R，igraph walktrap.community在完全连接的图的情况下拆分所有节点

Question

Using the walktrap.community approach for defining communities within my graph works great - of all the algorithms I tested it performs the best. The caveat is that in the case of a fully connected graph with no self linkages (every node connects to each other node, but not itself) each node is assigned its own community.

I am not experienced in network analysis but this seems like an interesting case and its certainly not desired behavior. How can I avoid this splitting in my actual data?

library(igraph)
match.mat = matrix(T, nrow=8, ncol=8)

diag(match.mat)[1:8] = T
topology = which(match.mat, arr.ind=T)
g = graph.data.frame(topology, directed=F)
cm = walktrap.community(g)
membership(cm)

# 2 3 4 5 6 7 8 1 
# 1 1 1 1 1 1 1 1 

plot(cm, g)

diag(match.mat)[1:8] = F
topology = which(match.mat, arr.ind=T)
g = graph.data.frame(topology, directed=F)
cm = walktrap.community(g)
membership(cm)

#2 3 4 5 6 7 8 1 
#1 2 3 4 5 6 7 8 

plot(cm, g)

Conceptually I'm not sure how the lack of self linkages would lead to every node being split - maybe possible communities are all tied and therefore split?

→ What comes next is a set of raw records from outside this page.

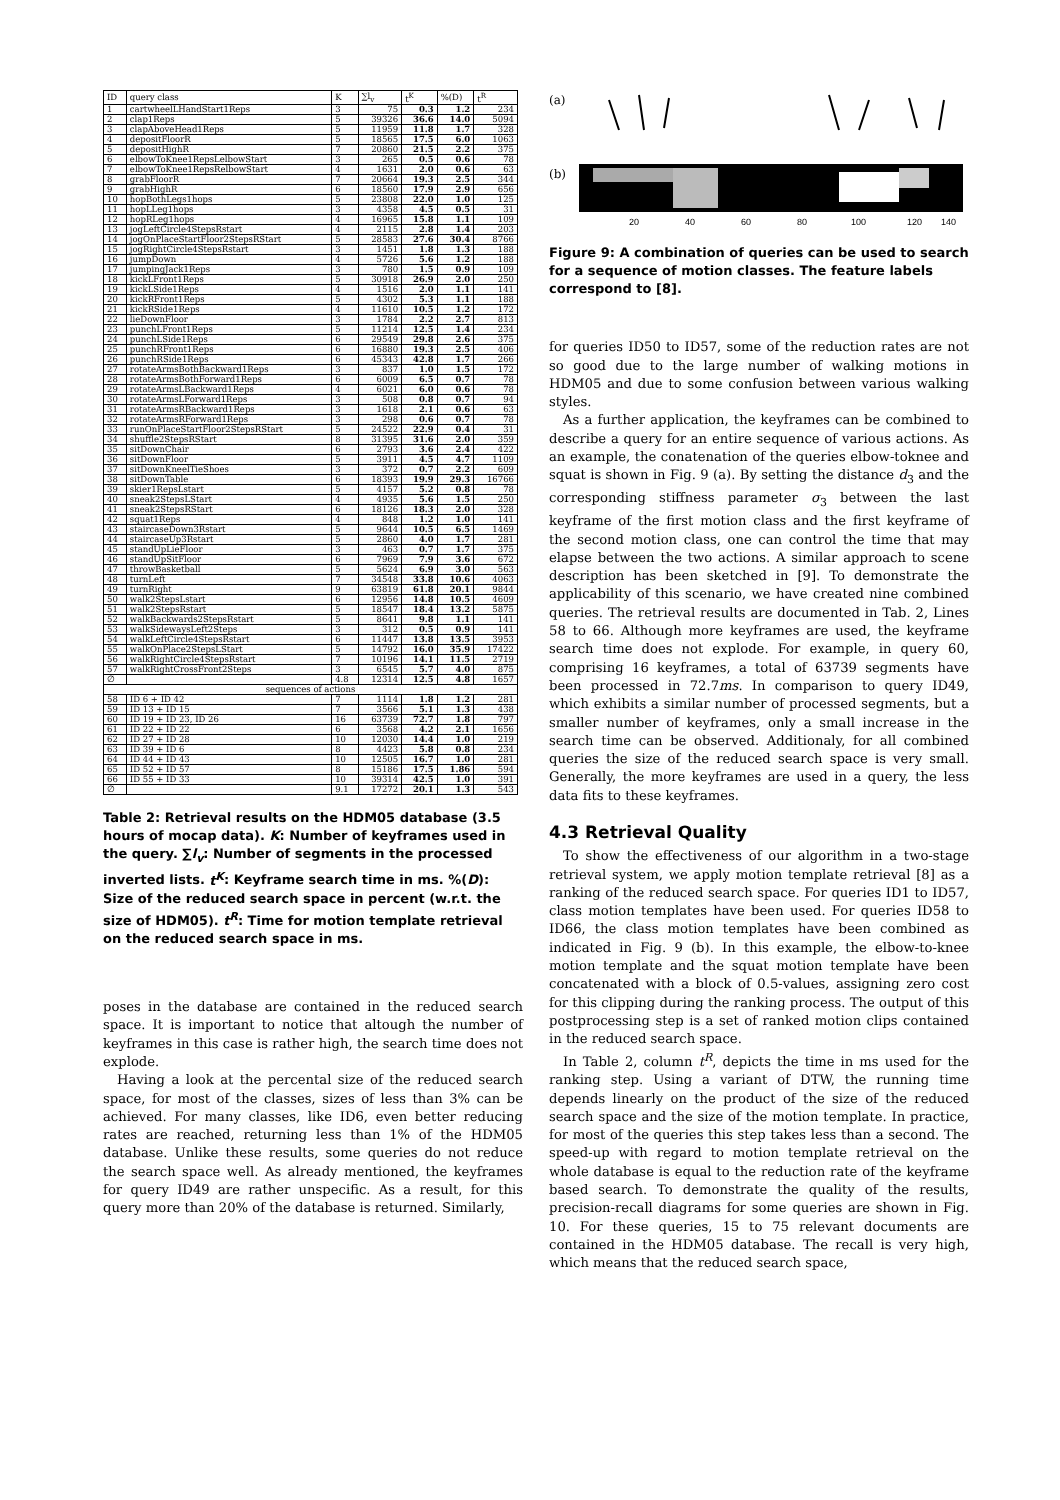| ID | query class | K | ∑l<sub>v</sub> | t<sup>K</sup> | %(D) | t<sup>R</sup> |
| --- | --- | --- | --- | --- | --- | --- |
| 1 | cartwheelLHandStart1Reps | 3 | 75 | 0.3 | 1.2 | 234 |
| 2 | clap1Reps | 5 | 39326 | 36.6 | 14.0 | 5094 |
| 3 | clapAboveHead1Reps | 5 | 11959 | 11.8 | 1.7 | 328 |
| 4 | depositFloorR | 5 | 18565 | 17.5 | 6.0 | 1063 |
| 5 | depositHighR | 7 | 20860 | 21.5 | 2.2 | 375 |
| 6 | elbowToKnee1RepsLelbowStart | 3 | 265 | 0.5 | 0.6 | 78 |
| 7 | elbowToKnee1RepsRelbowStart | 4 | 1631 | 2.0 | 0.6 | 63 |
| 8 | grabFloorR | 7 | 20664 | 19.3 | 2.5 | 344 |
| 9 | grabHighR | 6 | 18560 | 17.9 | 2.9 | 656 |
| 10 | hopBothLegs1hops | 5 | 23808 | 22.0 | 1.0 | 125 |
| 11 | hopLLeg1hops | 3 | 4358 | 4.5 | 0.5 | 31 |
| 12 | hopRLeg1hops | 4 | 16965 | 15.8 | 1.1 | 109 |
| 13 | jogLeftCircle4StepsRstart | 4 | 2115 | 2.8 | 1.4 | 203 |
| 14 | jogOnPlaceStartFloor2StepsRStart | 5 | 28583 | 27.6 | 30.4 | 8766 |
| 15 | jogRightCircle4StepsRstart | 3 | 1451 | 1.8 | 1.3 | 188 |
| 16 | jumpDown | 4 | 5726 | 5.6 | 1.2 | 188 |
| 17 | jumpingJack1Reps | 3 | 780 | 1.5 | 0.9 | 109 |
| 18 | kickLFront1Reps | 5 | 30918 | 26.9 | 2.0 | 250 |
| 19 | kickLSide1Reps | 4 | 1516 | 2.0 | 1.1 | 141 |
| 20 | kickRFront1Reps | 5 | 4302 | 5.3 | 1.1 | 188 |
| 21 | kickRSide1Reps | 4 | 11610 | 10.5 | 1.2 | 172 |
| 22 | lieDownFloor | 3 | 1784 | 2.2 | 2.7 | 813 |
| 23 | punchLFront1Reps | 5 | 11214 | 12.5 | 1.4 | 234 |
| 24 | punchLSide1Reps | 6 | 29549 | 29.8 | 2.6 | 375 |
| 25 | punchRFront1Reps | 6 | 16880 | 19.3 | 2.5 | 406 |
| 26 | punchRSide1Reps | 6 | 45343 | 42.8 | 1.7 | 266 |
| 27 | rotateArmsBothBackward1Reps | 3 | 837 | 1.0 | 1.5 | 172 |
| 28 | rotateArmsBothForward1Reps | 6 | 6009 | 6.5 | 0.7 | 78 |
| 29 | rotateArmsLBackward1Reps | 4 | 6021 | 6.0 | 0.6 | 78 |
| 30 | rotateArmsLForward1Reps | 3 | 508 | 0.8 | 0.7 | 94 |
| 31 | rotateArmsRBackward1Reps | 3 | 1618 | 2.1 | 0.6 | 63 |
| 32 | rotateArmsRForward1Reps | 3 | 298 | 0.6 | 0.7 | 78 |
| 33 | runOnPlaceStartFloor2StepsRStart | 5 | 24522 | 22.9 | 0.4 | 31 |
| 34 | shuffle2StepsRStart | 8 | 31395 | 31.6 | 2.0 | 359 |
| 35 | sitDownChair | 6 | 2793 | 3.6 | 2.4 | 422 |
| 36 | sitDownFloor | 5 | 3911 | 4.5 | 4.7 | 1109 |
| 37 | sitDownKneelTieShoes | 3 | 372 | 0.7 | 2.2 | 609 |
| 38 | sitDownTable | 6 | 18393 | 19.9 | 29.3 | 16766 |
| 39 | skier1RepsLstart | 5 | 4157 | 5.2 | 0.8 | 78 |
| 40 | sneak2StepsLStart | 4 | 4935 | 5.6 | 1.5 | 250 |
| 41 | sneak2StepsRStart | 6 | 18126 | 18.3 | 2.0 | 328 |
| 42 | squat1Reps | 4 | 848 | 1.2 | 1.0 | 141 |
| 43 | staircaseDown3Rstart | 5 | 9644 | 10.5 | 6.5 | 1469 |
| 44 | staircaseUp3Rstart | 5 | 2860 | 4.0 | 1.7 | 281 |
| 45 | standUpLieFloor | 3 | 463 | 0.7 | 1.7 | 375 |
| 46 | standUpSitFloor | 6 | 7969 | 7.9 | 3.6 | 672 |
| 47 | throwBasketball | 5 | 5624 | 6.9 | 3.0 | 563 |
| 48 | turnLeft | 7 | 34548 | 33.8 | 10.6 | 4063 |
| 49 | turnRight | 9 | 63819 | 61.8 | 20.1 | 9844 |
| 50 | walk2StepsLstart | 6 | 12956 | 14.8 | 10.5 | 4609 |
| 51 | walk2StepsRstart | 5 | 18547 | 18.4 | 13.2 | 5875 |
| 52 | walkBackwards2StepsRstart | 5 | 8641 | 9.8 | 1.1 | 141 |
| 53 | walkSidewaysLeft2Steps | 3 | 312 | 0.5 | 0.9 | 141 |
| 54 | walkLeftCircle4StepsRstart | 6 | 11447 | 13.8 | 13.5 | 3953 |
| 55 | walkOnPlace2StepsLStart | 5 | 14792 | 16.0 | 35.9 | 17422 |
| 56 | walkRightCircle4StepsRstart | 7 | 10196 | 14.1 | 11.5 | 2719 |
| 57 | walkRightCrossFront2Steps | 3 | 6545 | 5.7 | 4.0 | 875 |
| ∅ | | 4.8 | 12314 | 12.5 | 4.8 | 1657 |
| sequences of actions | | | | | | |
| 58 | ID 6 + ID 42 | 7 | 1114 | 1.8 | 1.2 | 281 |
| 59 | ID 13 + ID 15 | 7 | 3566 | 5.1 | 1.3 | 438 |
| 60 | ID 19 + ID 23, ID 26 | 16 | 63739 | 72.7 | 1.8 | 797 |
| 61 | ID 22 + ID 22 | 6 | 3568 | 4.2 | 2.1 | 1656 |
| 62 | ID 27 + ID 28 | 10 | 12030 | 14.4 | 1.0 | 219 |
| 63 | ID 39 + ID 6 | 8 | 4423 | 5.8 | 0.8 | 234 |
| 64 | ID 44 + ID 43 | 10 | 12505 | 16.7 | 1.0 | 281 |
| 65 | ID 52 + ID 57 | 8 | 15186 | 17.5 | 1.86 | 594 |
| 66 | ID 55 + ID 33 | 10 | 39314 | 42.5 | 1.0 | 391 |
| ∅ | | 9.1 | 17272 | 20.1 | 1.3 | 543 |
Table 2: Retrieval results on the HDM05 database (3.5 hours of mocap data). K: Number of keyframes used in the query. ∑l<sub>v</sub>: Number of segments in the processed inverted lists. t<sup>K</sup>: Keyframe search time in ms. %(D): Size of the reduced search space in percent (w.r.t. the size of HDM05). t<sup>R</sup>: Time for motion template retrieval on the reduced search space in ms.
poses in the database are contained in the reduced search space. It is important to notice that altough the number of keyframes in this case is rather high, the search time does not explode.
Having a look at the percental size of the reduced search space, for most of the classes, sizes of less than 3% can be achieved. For many classes, like ID6, even better reducing rates are reached, returning less than 1% of the HDM05 database. Unlike these results, some queries do not reduce the search space well. As already mentioned, the keyframes for query ID49 are rather unspecific. As a result, for this query more than 20% of the database is returned. Similarly,
(a)
(b)
20
40
60
80
100
120
140
Figure 9: A combination of queries can be used to search for a sequence of motion classes. The feature labels correspond to [8].
for queries ID50 to ID57, some of the reduction rates are not so good due to the large number of walking motions in HDM05 and due to some confusion between various walking styles.
As a further application, the keyframes can be combined to describe a query for an entire sequence of various actions. As an example, the conatenation of the queries elbow-toknee and squat is shown in Fig. 9 (a). By setting the distance d<sub>3</sub> and the corresponding stiffness parameter σ<sub>3</sub> between the last keyframe of the first motion class and the first keyframe of the second motion class, one can control the time that may elapse between the two actions. A similar approach to scene description has been sketched in [9]. To demonstrate the applicability of this scenario, we have created nine combined queries. The retrieval results are documented in Tab. 2, Lines 58 to 66. Although more keyframes are used, the keyframe search time does not explode. For example, in query 60, comprising 16 keyframes, a total of 63739 segments have been processed in 72.7ms. In comparison to query ID49, which exhibits a similar number of processed segments, but a smaller number of keyframes, only a small increase in the search time can be observed. Additionaly, for all combined queries the size of the reduced search space is very small. Generally, the more keyframes are used in a query, the less data fits to these keyframes.
4.3 Retrieval Quality
To show the effectiveness of our algorithm in a two-stage retrieval system, we apply motion template retrieval [8] as a ranking of the reduced search space. For queries ID1 to ID57, class motion templates have been used. For queries ID58 to ID66, the class motion templates have been combined as indicated in Fig. 9 (b). In this example, the elbow-to-knee motion template and the squat motion template have been concatenated with a block of 0.5-values, assigning zero cost for this clipping during the ranking process. The output of this postprocessing step is a set of ranked motion clips contained in the reduced search space.
In Table 2, column t<sup>R</sup>, depicts the time in ms used for the ranking step. Using a variant of DTW, the running time depends linearly on the product of the size of the reduced search space and the size of the motion template. In practice, for most of the queries this step takes less than a second. The speed-up with regard to motion template retrieval on the whole database is equal to the reduction rate of the keyframe based search. To demonstrate the quality of the results, precision-recall diagrams for some queries are shown in Fig. 10. For these queries, 15 to 75 relevant documents are contained in the HDM05 database. The recall is very high, which means that the reduced search space,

But the case of all self linkages would seem equivalent in that regard.

Thanks!

http://www-rp.lip6.fr/~latapy/Publis/communities.pdf

Answer 1

If you have read the paper carefully, you will note that the Walktrap builds a node distance measure based on the random walk transition matrix. However, this transition matrix needs to be ergodic, therefore its underlying adjacency matrix needs to be connected and non-bipartite. Non-bipartiteness is achieved by adding self loops to the nodes. Therefore, you need to add self loops to each node in your graph. Maybe it will be a good idea for the future to include this correction in the igraph package, but as far as I know they are using the C implementation of Latapy and Pons and for this one the graph needs to have self loops. Hope this answers your question!